Pourquoi je te raconte notre histoire? Parce qu'elle est pleine de cette culpabilité que tu vis aussi et parce que je pense que tu pourras y trouver des similitudes. Depuis des mois, je vis avec des "et si" qui tournent en boucle. Et si je n'avais pas rédigé ma thèse à ce moment précis, est-ce que j'aurais pu mettre un bon coup de pied aux fesses de mon compagnon? Et si je lui avais dit que je l'aimais au lieu de lui dire qu'il n'était pas le centre du monde, est-ce qu'il aurait eu envie de se battre? Et si je ne lui avais pas reproché de ne pas avoir fait ce qu'il fallait pour se battre, est-ce qu'on aurait évité la colère dans ses derniers moments? Et si j'avais mis bout à bout tous les symptômes, est-ce que je n'aurais pas pu toute seule savoir que c'était si grave? Et si j'avais été là pour lui comme il a été là pour moi? Pour moi, tout est source de culpabilité...

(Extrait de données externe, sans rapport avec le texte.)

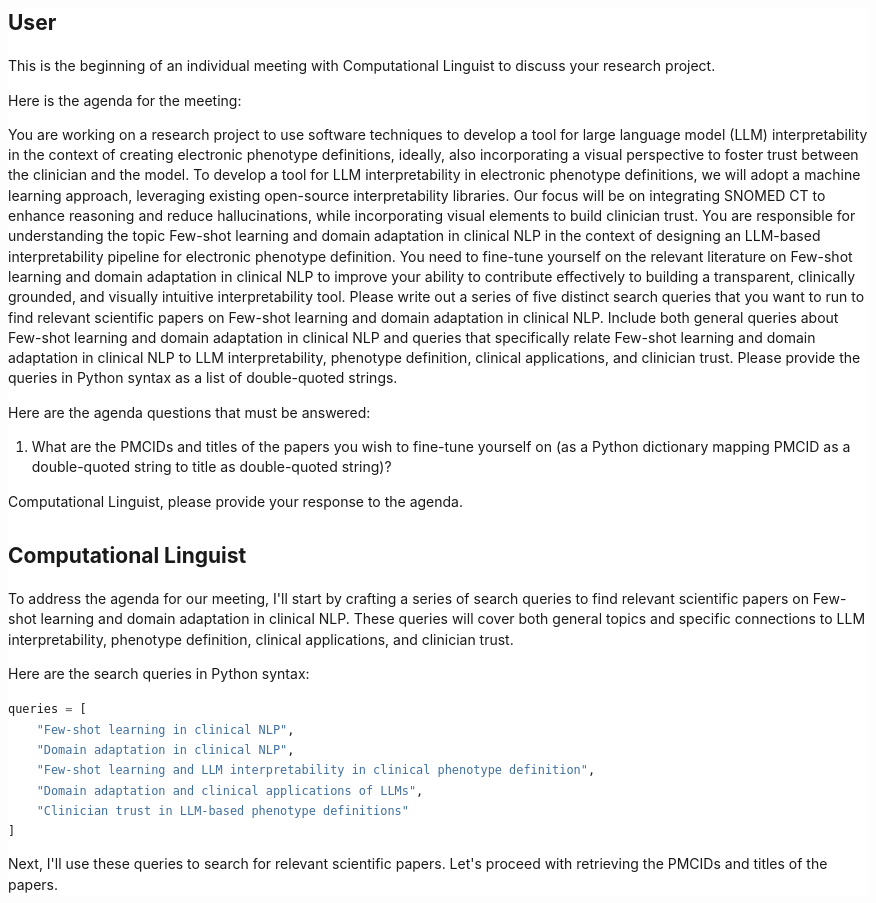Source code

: ## User

This is the beginning of an individual meeting with Computational Linguist to discuss your research project.

Here is the agenda for the meeting:

You are working on a research project to use software techniques to develop a tool for large language model (LLM) interpretability in the context of creating electronic phenotype definitions, ideally, also incorporating a visual perspective to foster trust between the clinician and the model. To develop a tool for LLM interpretability in electronic phenotype definitions, we will adopt a machine learning approach, leveraging existing open-source interpretability libraries. Our focus will be on integrating SNOMED CT to enhance reasoning and reduce hallucinations, while incorporating visual elements to build clinician trust.
                You are responsible for understanding the topic Few-shot learning and domain adaptation in clinical NLP in the context of designing an LLM-based interpretability pipeline for electronic phenotype definition.
                You need to fine-tune yourself on the relevant literature on Few-shot learning and domain adaptation in clinical NLP to improve your ability to contribute effectively to building a transparent, clinically grounded, and visually intuitive interpretability tool.
                Please write out a series of five distinct search queries that you want to run to find relevant scientific papers on Few-shot learning and domain adaptation in clinical NLP. Include both general queries about Few-shot learning and domain adaptation in clinical NLP and queries that specifically relate Few-shot learning and domain adaptation in clinical NLP to LLM interpretability, phenotype definition, clinical applications, and clinician trust.
                Please provide the queries in Python syntax as a list of double-quoted strings.

Here are the agenda questions that must be answered:

1. What are the PMCIDs and titles of the papers you wish to fine-tune yourself on (as a Python dictionary mapping PMCID as a double-quoted string to title as double-quoted string)?

Computational Linguist, please provide your response to the agenda.

## Computational Linguist

To address the agenda for our meeting, I'll start by crafting a series of search queries to find relevant scientific papers on Few-shot learning and domain adaptation in clinical NLP. These queries will cover both general topics and specific connections to LLM interpretability, phenotype definition, clinical applications, and clinician trust.

Here are the search queries in Python syntax:

```python
queries = [
    "Few-shot learning in clinical NLP",
    "Domain adaptation in clinical NLP",
    "Few-shot learning and LLM interpretability in clinical phenotype definition",
    "Domain adaptation and clinical applications of LLMs",
    "Clinician trust in LLM-based phenotype definitions"
]
```

Next, I'll use these queries to search for relevant scientific papers. Let's proceed with retrieving the PMCIDs and titles of the papers.

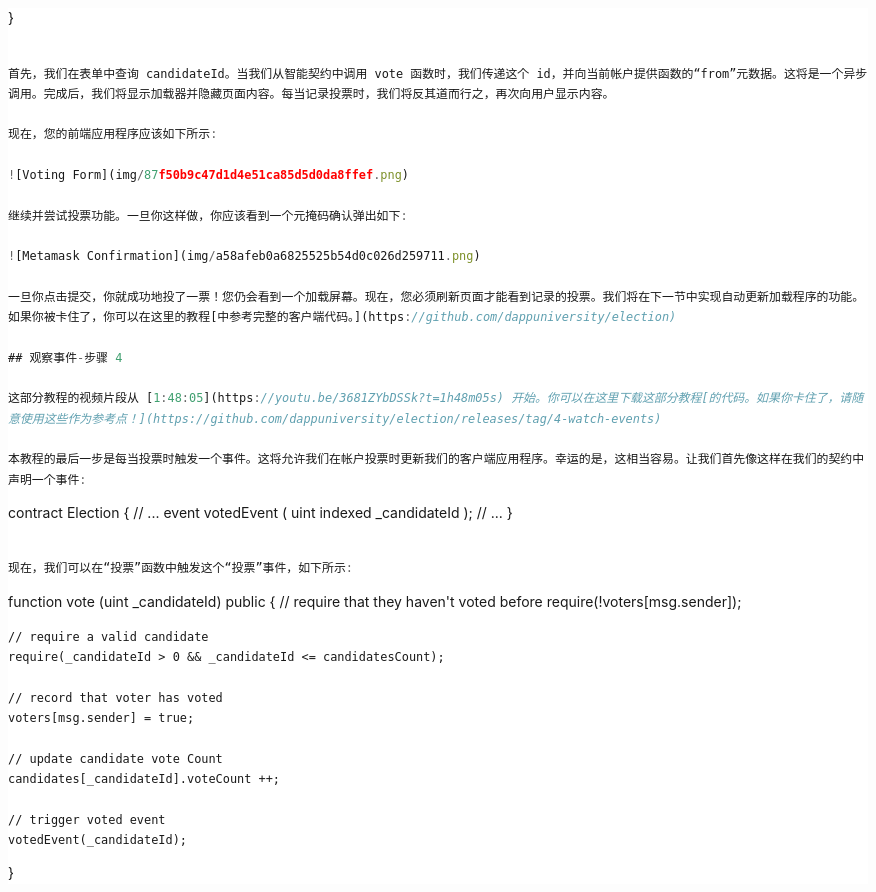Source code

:   }

```js

首先，我们在表单中查询 candidateId。当我们从智能契约中调用 vote 函数时，我们传递这个 id，并向当前帐户提供函数的“from”元数据。这将是一个异步调用。完成后，我们将显示加载器并隐藏页面内容。每当记录投票时，我们将反其道而行之，再次向用户显示内容。

现在，您的前端应用程序应该如下所示:

![Voting Form](img/87f50b9c47d1d4e51ca85d5d0da8ffef.png)

继续并尝试投票功能。一旦你这样做，你应该看到一个元掩码确认弹出如下:

![Metamask Confirmation](img/a58afeb0a6825525b54d0c026d259711.png)

一旦你点击提交，你就成功地投了一票！您仍会看到一个加载屏幕。现在，您必须刷新页面才能看到记录的投票。我们将在下一节中实现自动更新加载程序的功能。如果你被卡住了，你可以在这里的教程[中参考完整的客户端代码。](https://github.com/dappuniversity/election)

## 观察事件-步骤 4

这部分教程的视频片段从 [1:48:05](https://youtu.be/3681ZYbDSSk?t=1h48m05s) 开始。你可以在这里下载这部分教程[的代码。如果你卡住了，请随意使用这些作为参考点！](https://github.com/dappuniversity/election/releases/tag/4-watch-events)

本教程的最后一步是每当投票时触发一个事件。这将允许我们在帐户投票时更新我们的客户端应用程序。幸运的是，这相当容易。让我们首先像这样在我们的契约中声明一个事件:

```
contract Election {
    // ...
    event votedEvent (
        uint indexed _candidateId
    );
    // ...
}

```js

现在，我们可以在“投票”函数中触发这个“投票”事件，如下所示:

```
function vote (uint _candidateId) public {
    // require that they haven't voted before
    require(!voters[msg.sender]);

    // require a valid candidate
    require(_candidateId > 0 && _candidateId <= candidatesCount);

    // record that voter has voted
    voters[msg.sender] = true;

    // update candidate vote Count
    candidates[_candidateId].voteCount ++;

    // trigger voted event
    votedEvent(_candidateId);
}
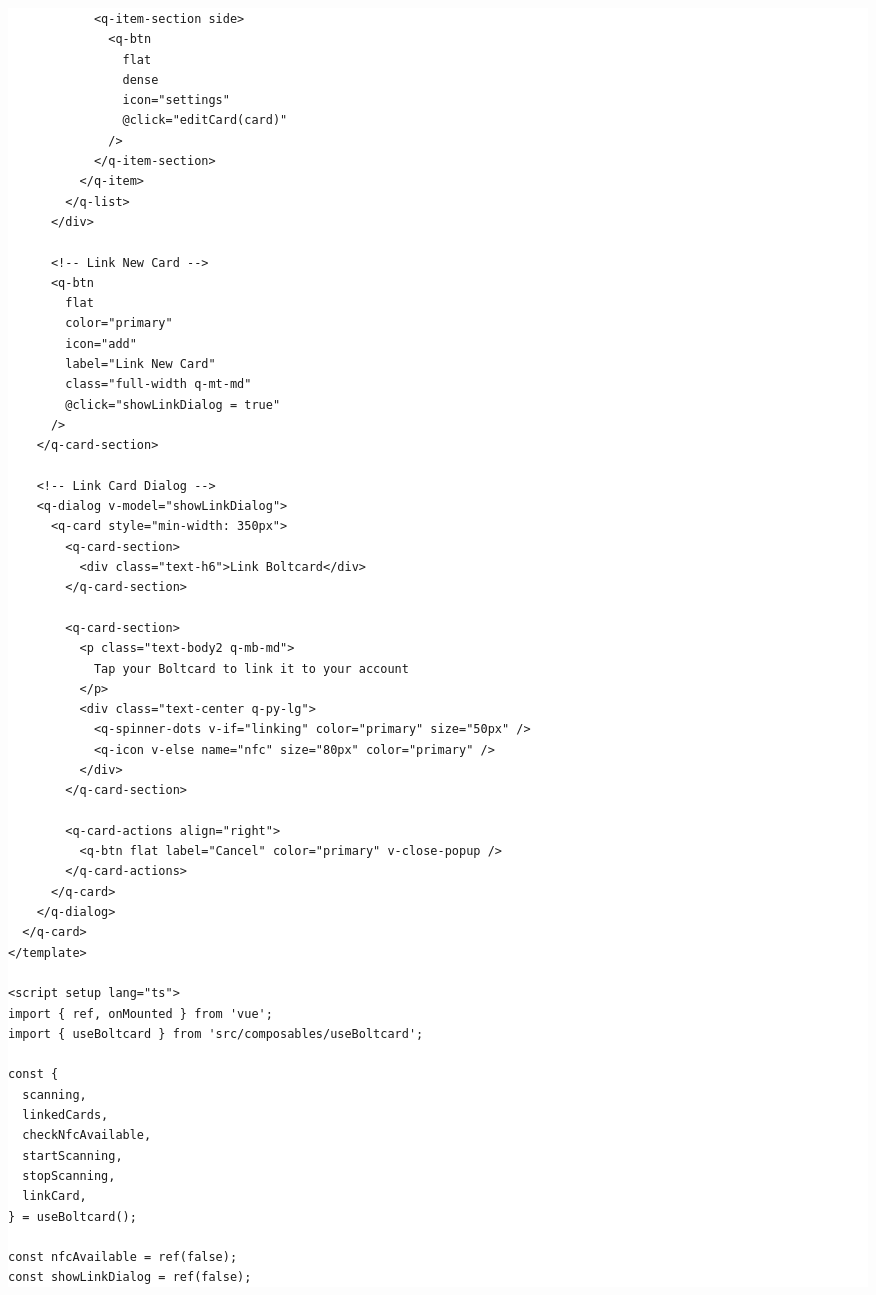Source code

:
 ```vue
            <q-item-section side>
              <q-btn
                flat
                dense
                icon="settings"
                @click="editCard(card)"
              />
            </q-item-section>
          </q-item>
        </q-list>
      </div>

      <!-- Link New Card -->
      <q-btn
        flat
        color="primary"
        icon="add"
        label="Link New Card"
        class="full-width q-mt-md"
        @click="showLinkDialog = true"
      />
    </q-card-section>

    <!-- Link Card Dialog -->
    <q-dialog v-model="showLinkDialog">
      <q-card style="min-width: 350px">
        <q-card-section>
          <div class="text-h6">Link Boltcard</div>
        </q-card-section>

        <q-card-section>
          <p class="text-body2 q-mb-md">
            Tap your Boltcard to link it to your account
          </p>
          <div class="text-center q-py-lg">
            <q-spinner-dots v-if="linking" color="primary" size="50px" />
            <q-icon v-else name="nfc" size="80px" color="primary" />
          </div>
        </q-card-section>

        <q-card-actions align="right">
          <q-btn flat label="Cancel" color="primary" v-close-popup />
        </q-card-actions>
      </q-card>
    </q-dialog>
  </q-card>
</template>

<script setup lang="ts">
import { ref, onMounted } from 'vue';
import { useBoltcard } from 'src/composables/useBoltcard';

const {
  scanning,
  linkedCards,
  checkNfcAvailable,
  startScanning,
  stopScanning,
  linkCard,
} = useBoltcard();

const nfcAvailable = ref(false);
const showLinkDialog = ref(false);
```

Numis, je sais que c'est très douloureux, que tu cherches sûrement des réponses pour comprendre au moins intellectuellement ce qui vous est arrivé. Et peut-être que parce que tu n'en trouves pas, tu t'accuses d'être responsable, parce que ça au moins c'est une réponse. Oui, il y a une raison, c'est parce que ce jour-là, cet instant-là, tu n'étais pas là. Non Numis, non je t'assure tu n'es pas responsable et tu n'as pas besoin d'être puni, tu as déjà assez de souffrance comme ça. La lutte contre la culpabilité va peut-être être douloureuse et épuisante pour toi. Il faudra apprendre à supporter l'idée qu'il n'y a pas de coupable et pas de raisons valables pour expliquer pourquoi la femme que tu aime(ais) n'est plus là. Accepter qu'un concours de circonstances est venu tout faire basculer, mais pas toi, toi tu n'as pas de pouvoirs magiques pour lire dans l'avenir.
Tiens bon Numis, je suis de tout cœur avec toi.